Defining a factor

In IR work, we often report on class standing, first year (or freshman), sophomore, junior, and senior for a four-year undergraduate program. But these don’t sort alphabetically in the right order as strings — freshman comes first, then junior, then senior, then sophomore. There is a way to tell R how to sort them correctly by converting them to a factor type. For more info on factors, see this page.

Let’s create this data frame to play with for a bit:

df <- tibble(
  id         = c(1, 2, 3, 4, 5),
  first_name = c("Alice", "Bob", "Charlie", "David", "Eve"),
  last_name  = c("Smith", "Jones", "Kline", "White", "Zettle"),
  class      = c("Freshman", "Sophomore", "Junior", "Senior", "Senior"),
  age        = c(18,18,19,20,21),
  gpa        = c(3.5, 3.2, 3.8, 3.0, 3.9)
)

We can sort by a column with the arrange() function, but it will sort alphabetically.

df |> arrange(class)

That’s not usually what we want, so we can convert class to a factor with the mutate() function. We’ll overwrite the existing data frame with the new one, using df <- ...

df <- df |> 
    mutate(class = factor(class, 
                          levels = c("Freshman", "Sophomore", 
                                     "Junior", "Senior"),
                          ordered = TRUE))

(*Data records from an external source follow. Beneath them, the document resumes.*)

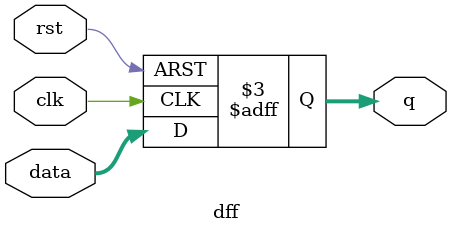
<source format=v>
module dff (data, clk, rst, q);
    input clk, rst;
    input[7:0] data;
    output[7:0] q;
    reg[7:0] q;

    always@(posedge clk or negedge rst)begin
        if (rst == 0) q[7:0] <= #2 8'b0;
        else  q[7:0] <= #2 data[7:0];
    end
endmodule

</source>
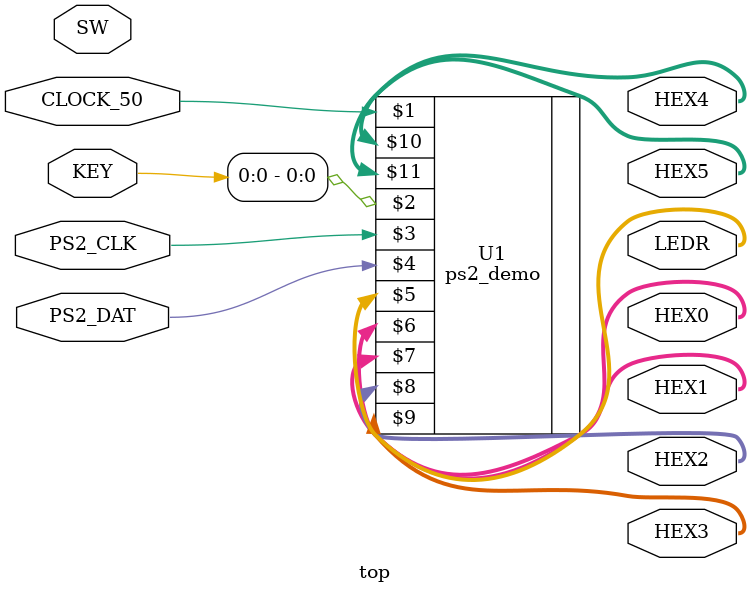
<source format=v>

`default_nettype none

module top (CLOCK_50, SW, KEY, HEX0, HEX1, HEX2, HEX3, HEX4, HEX5, LEDR, PS2_CLK, PS2_DAT);
    input wire CLOCK_50;        // DE-series 50 MHz clock signal
    input wire [9:0] SW;        // DE-series switches
    input wire [3:0] KEY;       // DE-series pushbuttons

    output wire [6:0] HEX0;     // DE-series HEX displays
    output wire [6:0] HEX1;
    output wire [6:0] HEX2;
    output wire [6:0] HEX3;
    output wire [6:0] HEX4;
    output wire [6:0] HEX5;

    output wire [9:0] LEDR;     // DE-series LEDs 

    inout  wire PS2_CLK;        // DE-series PS/2 Clock
    inout  wire PS2_DAT;        // DE-series PS/2 Data

    ps2_demo U1 (CLOCK_50, KEY[0], PS2_CLK, PS2_DAT, LEDR, HEX0, HEX1, HEX2, HEX3, HEX4, HEX5);

endmodule


</source>
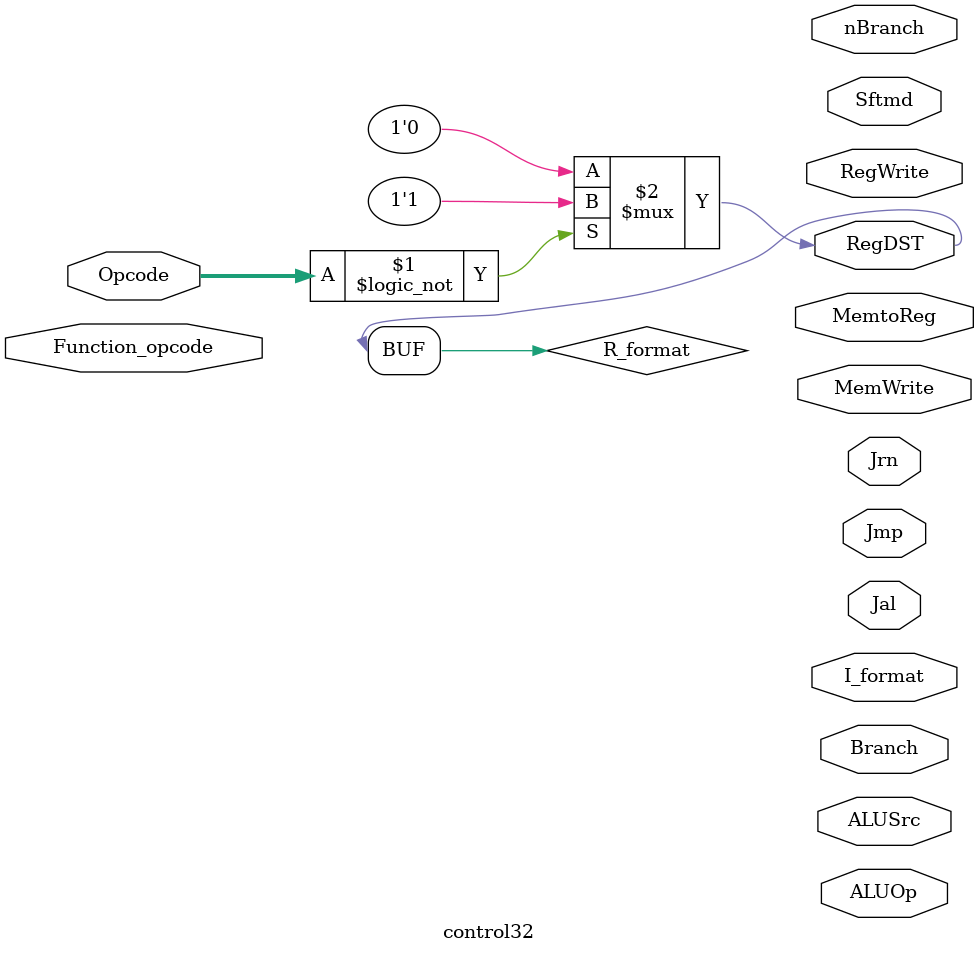
<source format=v>
`timescale 1ns / 1ps
module control32(Opcode,Function_opcode,Jrn,RegDST,ALUSrc,MemtoReg,
                 RegWrite,MemWrite,Branch,nBranch,Jmp,Jal,I_format,Sftmd,ALUOp);
                 
input[5:0]   Opcode;            // À´×ÔÈ¡Ö¸µ¥Ôªinstruction[31..26]
input[5:0]   Function_opcode;  	// r-form instructions[5..0]
output       Jrn;
output       RegDST;
output       ALUSrc;            // ¾ö¶¨µÚ¶þ¸ö²Ù×÷ÊýÊÇ¼Ä´æÆ÷»¹ÊÇÁ¢¼´Êý
output       MemtoReg;
output       RegWrite;
output       MemWrite;
output       Branch;
output       nBranch;
output       Jmp;
output       Jal;
output       I_format;
output       Sftmd;
output[1:0]  ALUOp;

wire Jmp,I_format,Jal,Branch,nBranch;
wire R_format,Lw,Sw;


assign R_format = (Opcode==6'b000000)? 1'b1:1'b0;    	//--00h
assign RegDST = R_format;                               //ËµÃ÷Ä¿±êÊÇrd£¬·ñÔòÊÇrt



endmodule

</source>
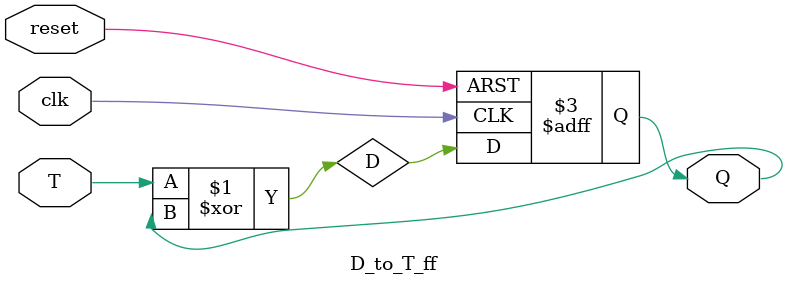
<source format=v>
`timescale 1ns / 1ps



module D_to_T_ff(
    input T, clk, reset,
    output reg Q
);
    wire D;

    // Conversion: D = T ⊕ Q
    assign D = T ^ Q;

    // D Flip-Flop implementation
    always @(posedge clk or posedge reset) begin
        if (reset)
            Q <= 0;
        else
            Q <= D;
    end
endmodule


</source>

The important parts of the above are to put the levels into the right order, and then to set ordered to TRUE. Now when sorting df by class, the rows will appear in the right order.

df |> arrange(class)  # sort by class properly

This trick is particularly useful when we want to make a chart or table where the reader will expect sorting in a particular way. You will see much more of factors as you progress in your work with R.